Keberanian karyawati kelahiran 10 April 1969 asal Desa Nglundo, Nganjuk, Jawa Timur itu telah mengilhami semangat kaum buruh pada masanya sampai sekarang menuntut hak-hak mereka yang terabaikan, seperti pembatasan upah minimal yang tidak koheren dengan batas kelayakan hidup, kenaikan gaji berkala yang sering diperlambat, dan tunjangan sekaligus jaminan kesehatan yang tidak diatur secara tegas, serta menolak pemberlakukan outsourching.

Keadaan pelik demikian menggambarkan dua macam situasi secara bersamaan. Pertama, perlawanan kaum buruh menandai tingkat kehidupan rakyat Indonesia yang tidak memiliki pilihan lain selain bertahan sebagai buruh berupah murah dan rentan terkena PHK. Ini antara lain, dikarenakan sebagian besar buruh kita tidak memiliki keahlian khusus dan tingkat pendidikan yang rendah. Tenaga kerja pada kategori ini jumlahnya melimpah, presentasenya paling tinggi dalam komposisi ketenagakerjaan di Indonesia.

Kedua, aksi buruh di seluruh pelosok tanah air memperlihatkan bahwa kemiskinan telah merata secara nasional. Ini antara lain, disebabkan kebijakan pemerintah yang kurang responsif dan akomodatif terhadap perubahan-perubahan yang terjadi di masyarakat, sehingga membuat lemahnya posisi tawar tenaga kerja berhadapan dengan pemilik perusahaan atau industri.

Sejatinya, baik buruh maupun perusahaan saling membutuhkan dan menguntungkan, karena itu tidaklah patut perusahaan memberlakukan peraturan yang menyengsarakan para buruh, sebagaimana Undang-Undang Dasar 1945 pasal 27 ayat 2 dengan tegas menjamin, “Tiap-tiap warganegara berhak atas pekerjaan dan penghidupan yang layak bagi kemanusiaan. Sementara berdasarkan ketentuan pasal 28 ayat 2 berbunyi, “Setiap orang berhak untuk bekerja serta mendapatkan imbalan dan perlakuan yang adil dan layak dalam hubungan kerja.”

Arah Gerakan Buruh

Menurut Arief Budiman, sebagaimana dimuat Sedane (Jurnal Kajian Perburuan, 2012), kekuatan riil politik gerakan buruh saat ini sangat lemah. Hal itu dapat dilihat melalui dua indikator. Pertama, kondisi ekonomi Indonesia lemah, sehingga kita sangat tergantung pada investor asing. Kedua, pengangguran tinggi, sehingga posisi tawar majikan kuat sekali.

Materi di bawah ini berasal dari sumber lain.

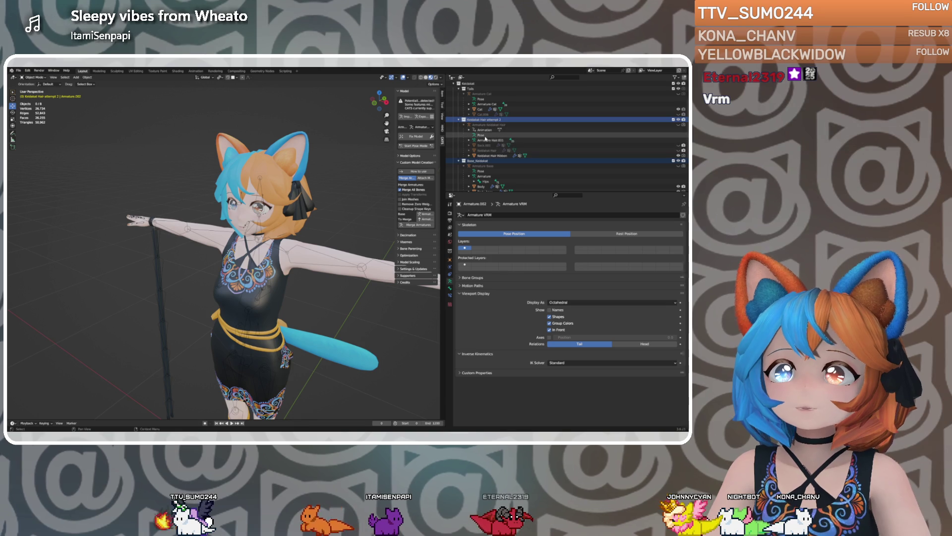
Select Tails, Armature Cat and the Cat.006 mesh to view its Ear and Tail vertex groups
scroll(474, 114, "up", 1)
left_click(472, 96)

Badan Pusat Statisktik Nasional (BPSN) menyebutkan, angka pengangguran terbuka di Indonesia per Agustus 2008 mencapai 9, 39 juta jiwa. Sekitar 30, 6 juta orang oleh BPS dimasukkan dalam kategori setengah menganggur. Sedangkan angka kemiskinan masih berjumlah 34, 96 juta orang (15, 42 persen). Itu artinya, kita lebih butuh mereka (pengusaha) dari pada mereka butuh kita. Kalau upah buruh naik atau sering terjadi pemogokan, mereka akan pindah. Apalagi potensi penanaman modal atau investasi alternatifnya banyak, seperti Vietnam, RRC, India, dan lain-lain.

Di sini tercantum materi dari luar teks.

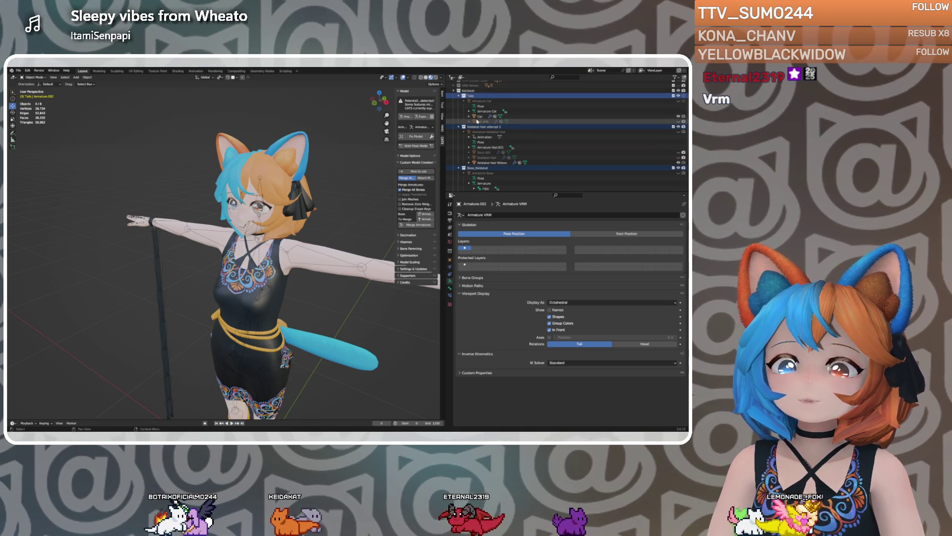
scroll(474, 99, "up", 3)
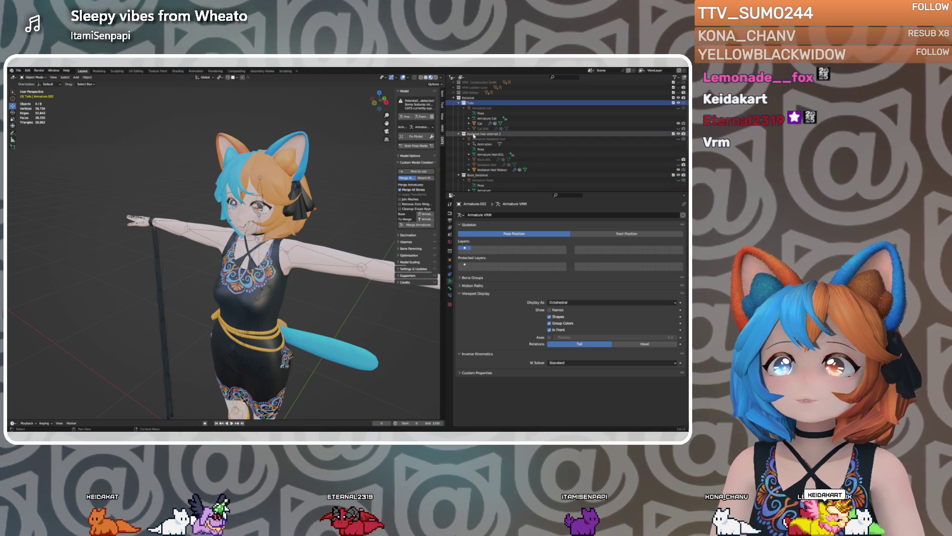
left_click(473, 133)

Saat yang sama, negara tersandera oleh kondisi ekonomi yang lemah, sehingga negara lebih butuh investor dari pada membela buruh. Ringkasnya, mengorbankan buruh resikonya lebih kecil dari pada mengorbankan modal. Itulah akar persoalan buruh, meski mereka bisa saja mogok, bisa macam-macam, tapi penyelesaiannya selalu kalah.

Ke mana strategi perlawanan kaum buruh diarahkan? Masih menurut Arief Budiman (2012), ada beberapa hal yang dapat dilakukan, antara lain, pertama, memperkuat organisasi buruh, termasuk membangun solidaritas dan melakukan pendidikan. Kedua, membangun solidaritas internasional. Kenapa? Tekanan terhadap perusahaan, terutama perusahaan asing dilakukan di negara asal perusahaan tersebut, itu biasanya lebih efektif.

Di samping itu, isu utama kaum buruh yang tepat adalah ketidakadilan. Kaum buruh harus disadarkan bahwa mereka dieksploitasi, sehingga timbul gairah perlawanan dari satuan sosial yang mampu menggerakkan perubahan, sebagaimana tercermin dalam penggalan puisi satir penyair Wiji Tukul yang berjudul Maka Terang bagi Kami, “Kami satu: Buruh/kami punya tenaga/jika kami satu hati/ kami tahu mesin berhenti/sebab kami adalah nyawa yang menggerakkannya.”

Eggi Sudjana dalam bukunya, Nasib dan Perjuangan Buruh di Indonesia (Renaisan, 2005), mengatakan dibutuhkan beberapa agenda kerja bagi kaum buruh: Pertama, meningkatkan program pembinaan pandangan dasar dan orientasi pembaruan buruh Indonesia. Kedua, membangun kemitraan sesuai dengan pandangan dasar kaum buruh, sehingga saling mempunyai loyalitas, integritas, dan profesional di segala bidang. Ketiga, dalam mengatasi konflik perburuhan, maka diperlukan pelayanan mediator bila terjadi perselisihan serta pembelaan hukum bagi kaum buruh. Keempat, memberikan pelayanan informasi tentang peluang kerja bagi kaum buruh. Kelima, menggalang dana untuk kesejahteraan kaum buruh, yakni setiap buruh sepakat dan setuju dengan visi, misi, dan tujuan yang sesuai dengan pandangan dasar.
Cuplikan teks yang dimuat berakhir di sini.